Question

Let $f(x)=\ln mx(m>0)$ and $g(x)=px$ . Then the equation $\left| f(x) \right|=g(x)$ has exactly three solutions for
(a) $p=\dfrac{m}{e}$
(b) $0 < p < \dfrac{m}{e}$
(c) $0 < p< \dfrac{e}{m}$
(d) $p < \dfrac{e}{m}$

Answer 1

Hint: In the given question we have given equations of two curves out of which one is passing through origin and a given condition according to which the curve and the line has the same calculated value of the dependent variable. We will try to find the equation of the line tangent to the given curve and then plot the curve, line and the tangent, which will give us the area in which the feasible solution exists.
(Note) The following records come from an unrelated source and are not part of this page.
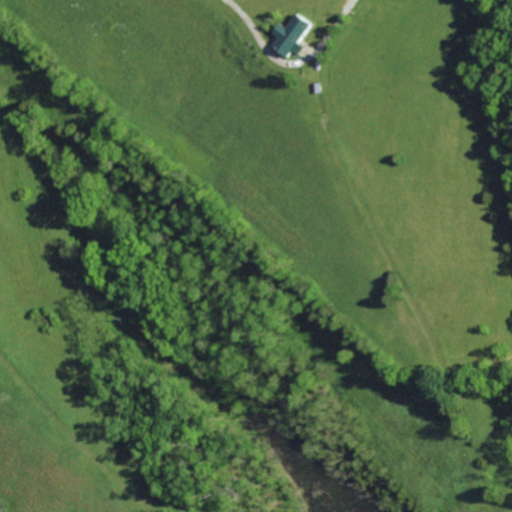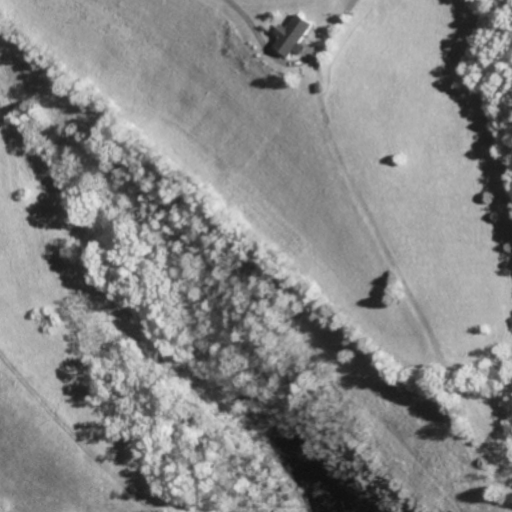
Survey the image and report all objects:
building: (296, 35)
road: (294, 64)
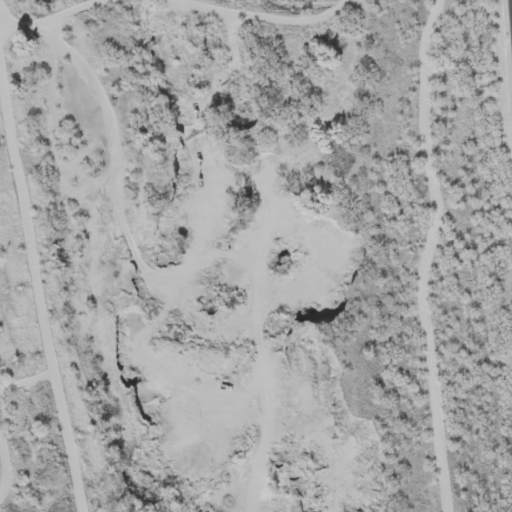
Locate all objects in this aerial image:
road: (511, 5)
road: (365, 257)
road: (10, 478)
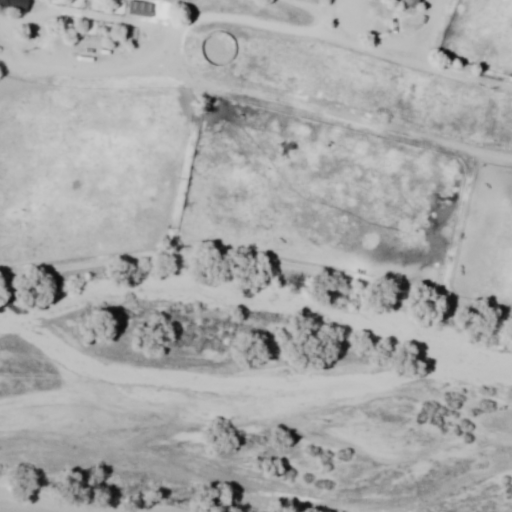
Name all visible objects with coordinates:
crop: (318, 0)
building: (406, 3)
building: (407, 3)
building: (12, 4)
building: (15, 5)
building: (142, 9)
building: (135, 11)
crop: (481, 36)
crop: (87, 171)
crop: (319, 196)
crop: (487, 242)
river: (257, 295)
crop: (14, 508)
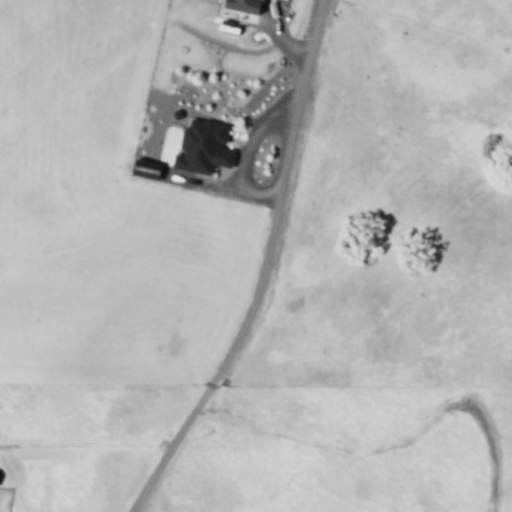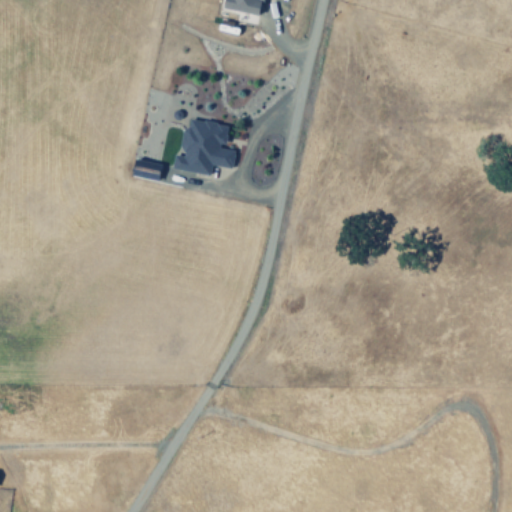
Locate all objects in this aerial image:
building: (201, 147)
road: (259, 270)
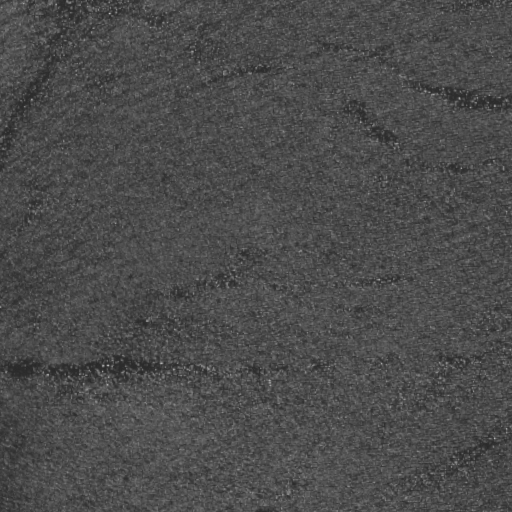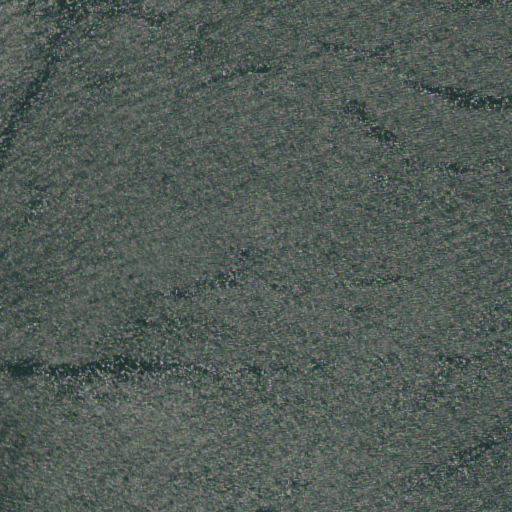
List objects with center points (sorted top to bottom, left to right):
river: (90, 338)
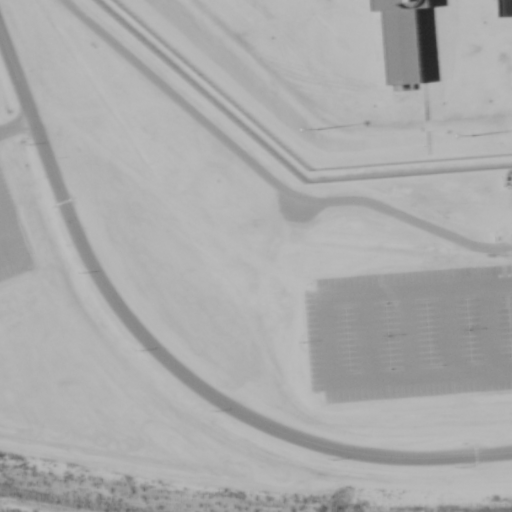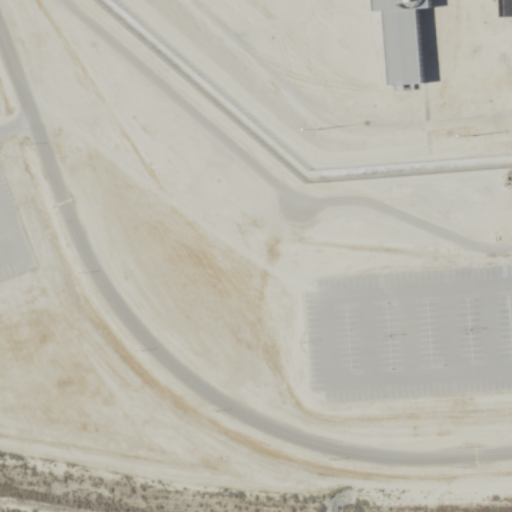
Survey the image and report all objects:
building: (504, 7)
building: (506, 8)
building: (403, 38)
building: (405, 38)
road: (16, 124)
road: (264, 173)
parking lot: (12, 238)
road: (7, 241)
road: (487, 327)
road: (449, 330)
parking lot: (410, 332)
road: (409, 333)
road: (327, 336)
road: (368, 336)
road: (165, 358)
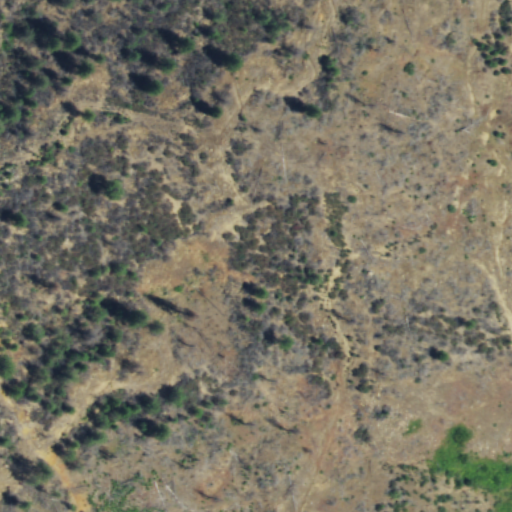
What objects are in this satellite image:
road: (42, 447)
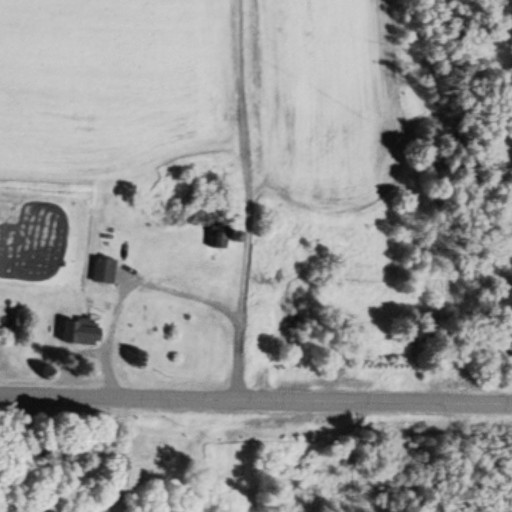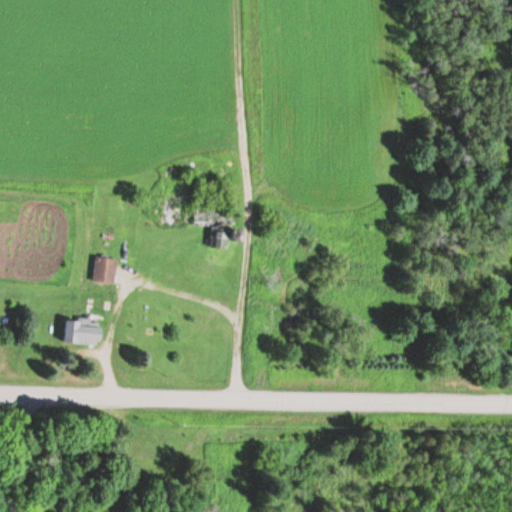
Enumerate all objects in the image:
building: (103, 270)
building: (79, 332)
road: (255, 399)
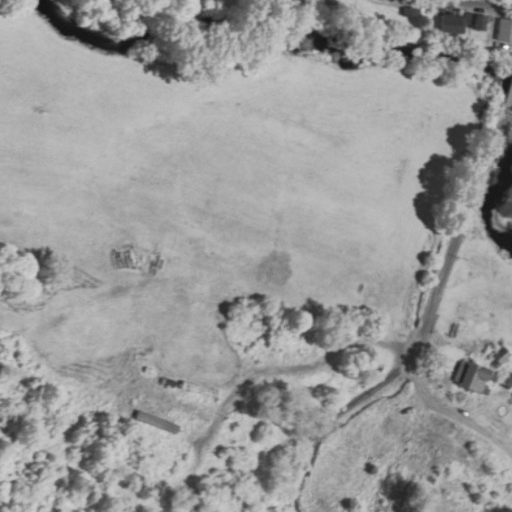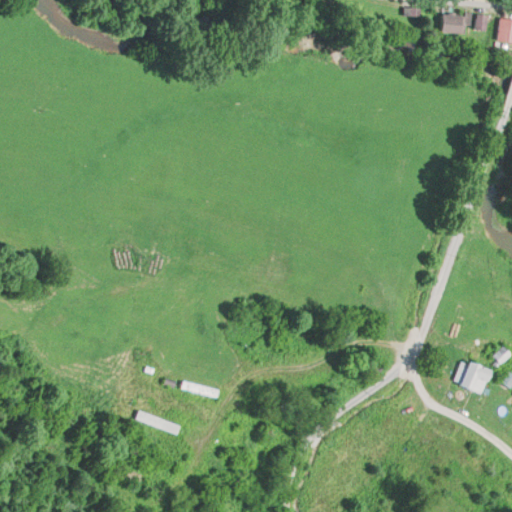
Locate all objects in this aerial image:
building: (454, 20)
building: (505, 26)
road: (509, 91)
road: (421, 327)
road: (291, 364)
building: (472, 373)
building: (198, 386)
road: (447, 409)
building: (154, 417)
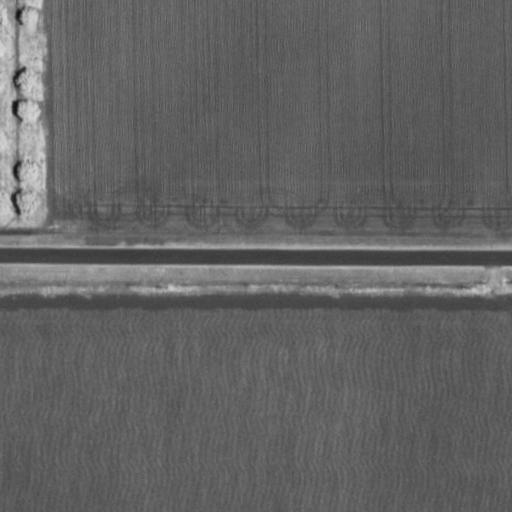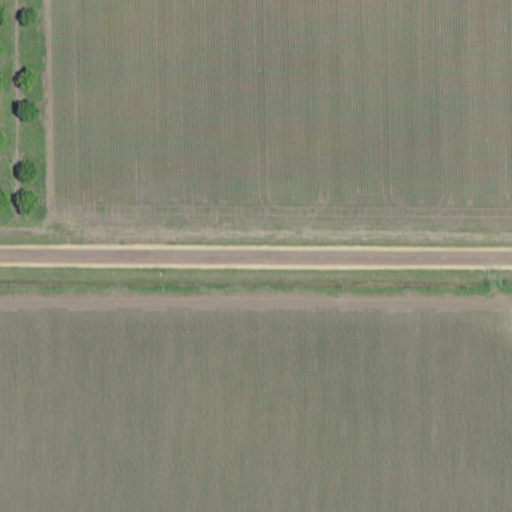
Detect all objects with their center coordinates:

Complete step-by-step answer:
We have been given
$f(x)=\ln mx(m > 0)...............(i)$
Which is an equation of curve, and,
$g(x)=px...........(ii)$
This is an equation of straight line passing through the origin, as we know y = ax is a straight line passing through the origin.
Let us assume a point P(h, k) on the curve $f(x)=\ln mx$. Therefore, at point P, the equation for the curve f(x) can be written by substituting the values of P(h, k) in equation (i), we get
$\begin{aligned} & f(h)=\ln mh=k \\\ & \Rightarrow k=\ln mh..............(iii) \\\ \end{aligned}$
The slope of the curve f(x) at point P is given by,
$\begin{aligned} & f'(h,k)={{\left. \dfrac{d(\ln mx)}{dx} \right|}_{(h,k)}} \\\ & f'(h,k)={{\left. \dfrac{1}{mx}.m(1) \right|}_{(h,k)}} \\\ & f'(h,k)=\dfrac{1}{h}.................(iv) \\\ \end{aligned}$
Now, the equation line tangent to the curve f(x) at point can be written as,
$y-{{y}_{1}}=m(x-{{x}_{1}})..............(v)$
Here, ${{y}_{1}}=k,{{x}_{1}}=h$ and slope, $m=\dfrac{1}{h}$. Substituting the values in equation (v), we get
$\begin{aligned} & y-k=\dfrac{1}{h}(x-h) \\\ & \Rightarrow y-k=\dfrac{x}{h}-1.................(vi) \\\ \end{aligned}$
Now, it has been given $\left| f(x) \right|=g(x)$ , that means the curve f(x) also passes through the origin as g(x) passes through origin. So, the equation (vi) reduces to,
$\begin{aligned} & 0-k=\dfrac{1}{h}(0-h) \\\ & \Rightarrow -k=\dfrac{-h}{h} \\\ & \Rightarrow k=1.....................(a) \\\ \end{aligned}$
And substituting this value in equation (iii) gives
$1=\ln mh$
Taking antilog on both sides, we get
$\begin{aligned} & e=mh \\\ & \Rightarrow h=\dfrac{e}{m}.....................(b) \\\ \end{aligned}$
Putting the values from equation (a) and (b) in equation (vi), the general equation of line tangent to f(x) can be written as,
$\begin{aligned} & y-1=\dfrac{mx}{e}-1 \\\ & \Rightarrow y=\dfrac{mx}{e} \\\ \end{aligned}$
Now plotting the curve f(x), line g(x) and tangent ‘y’ on graph, we get

From the graph, we can see that for all the values,
$0 < p < \dfrac{m}{e}$
The condition satisfies the given line and curve and has an area enclosed by three curves.
Hence, the final answer is (b).

Note: The caution must be taken when interpreting the results from the graph and the curves satisfying the equations. Students often get confused after the step, $1=\ln mh$, they forget to antilog to solve this and get stuck.